Fremantle Octopus’ MSC certification, vertical integration and full traceability across its supply chain is increasingly attractive to domestic and international buyers. These buyers are concerned about seafood sourcing for environmental, sustainability and health reasons.

‘Sustainability is key from a foodservice and retail perspective,’ says Manuel Barbera, Austrade’s Senior Business Development Manager for Spain and Portugal. ‘Buyers in Europe want to know they're buying sustainable products. Australian regulations are strict and some of the best in the world in terms of environmental practices. This guarantees long-term, high-quality seafood exports, and sets Australia apart.’ 

A cooked octopus tentacle with a mini side salad.

Wild-caught octopus from Fremantle Octopus is appearing on menus worldwide.

Sustainability plus taste proves a winning combination

Western Australia’s unique species of octopus is officially named Octopus djinda, from a Noongar word meaning star. Growing in pristine waters, the octopus live on a diet of lobster, blue crabs, abalone, prawns and scallops.

‘If you are what you eat, these octopi are gourmet eaters,’ says General Manager, Emma Davison. ‘We process them naturally so you can taste the flavour of the lobster in the octopus.’

The unsurpassed taste, product quality and consistency are helping win over foodservice customers. ‘A comparison yield test can show our product has up to 2 or 3 times higher yield than competitors,’ says Davison. ‘It is more consistent and cooks faster. Our price might look higher per kilo in raw format, but we are able to demonstrate it’s cheaper cooked on the plate.’

Finding the right partners

In a difficult economic climate, price can be a barrier. All measures that bring the price down make a difference. In that respect, the removal of the 8% tariff under the Australia-UK Free Trade Agreement (A-UK FTA) is helping.

‘We’re in discussions with some large buyers in the UK and elsewhere in the world who are having issues with consistency of their product. Of course, price is another factor that drives their decision. The A-UK FTA helps here too,’ says Davison.

However, the company is realistic that creating market relationships will take time.

‘It is really important for us to select the right the partners to work with. Partners who share our belief in the category growth,’ says Davison.

Those will usually be businesses, and their customers, who prioritise sustainable, naturally produced, additive-free products.
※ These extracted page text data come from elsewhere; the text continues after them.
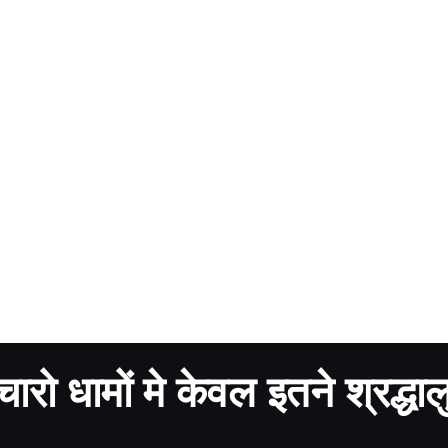
धामों मे केवल इतने श्रद्धाल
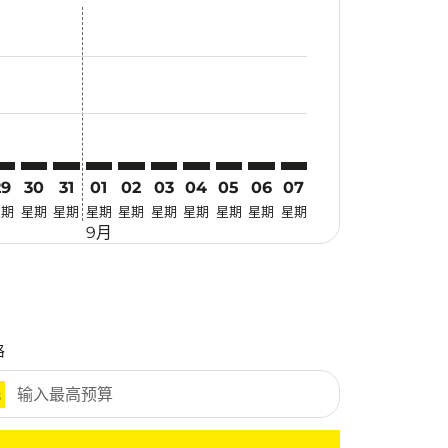
优惠
. 寻找优惠
imer. 寻找优惠
claimer. 寻找优惠
-disclaimer. 寻找优惠
fers-disclaimer. 寻找优惠
w-offers-disclaimer. 寻找优惠
-view-offers-disclaimer. 寻找优惠
cmp-view-offers-disclaimer. 寻找优惠
AA: cmp-view-offers-disclaimer. 寻找优惠
LO–MAA: cmp-view-offers-disclaimer. 寻找优惠
ILO–MAA: cmp-view-offers-disclaimer. 寻找优惠
ILO–MAA: cmp-view-offers-disclaimer. 寻找优惠
ILO–MAA: cmp-view-offers-disclaimer. 寻找优惠
ILO–MAA: cmp-view-offers-disclaimer. 寻
ILO–MAA: cmp-view-offers-disclaime
ILO–MAA: cmp-view-offers-discla
ILO–MAA: cmp-view-offers-di
ILO–MAA: cmp-view-offer
ILO–MAA: cmp-view-o
29
30
31
01
02
03
04
05
06
07
星期
星期
星期
星期
星期
星期
星期
星期
星期
星期
9月
格
元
That includes businesses like Whole Foods Market in the US and UK, which both now stock Fremantle Octopus products.

Austrade’s support helping win international markets

Attending trade shows such as Seafood Expo Global is an important way to get in front of customers.
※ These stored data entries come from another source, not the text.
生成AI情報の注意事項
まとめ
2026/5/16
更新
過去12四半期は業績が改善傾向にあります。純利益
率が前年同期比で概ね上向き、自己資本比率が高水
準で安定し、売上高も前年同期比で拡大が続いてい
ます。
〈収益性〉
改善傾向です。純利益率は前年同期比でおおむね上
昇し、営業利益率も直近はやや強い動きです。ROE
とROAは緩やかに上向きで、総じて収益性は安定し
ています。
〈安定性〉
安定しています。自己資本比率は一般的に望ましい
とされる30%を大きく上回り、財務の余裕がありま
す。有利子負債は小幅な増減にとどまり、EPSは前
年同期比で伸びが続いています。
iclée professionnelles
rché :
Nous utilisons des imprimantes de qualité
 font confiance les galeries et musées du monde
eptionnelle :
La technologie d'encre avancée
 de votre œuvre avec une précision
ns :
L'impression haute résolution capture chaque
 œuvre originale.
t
‘It is also critical to access and validate in-market information,’ says Davison. ‘That’s where the local and industry expertise of someone like Manuel is invaluable. He’s been a great support and connection to local markets and buyers in Spain.

‘It is all about the repetition though,’ she adds. ‘It might take several years to win some markets over. We have to commit to going back every year to nurture those conversations.

‘Ultimately, we are confident we are providing our customers the best product available in the market. And in the end the product always delivers.’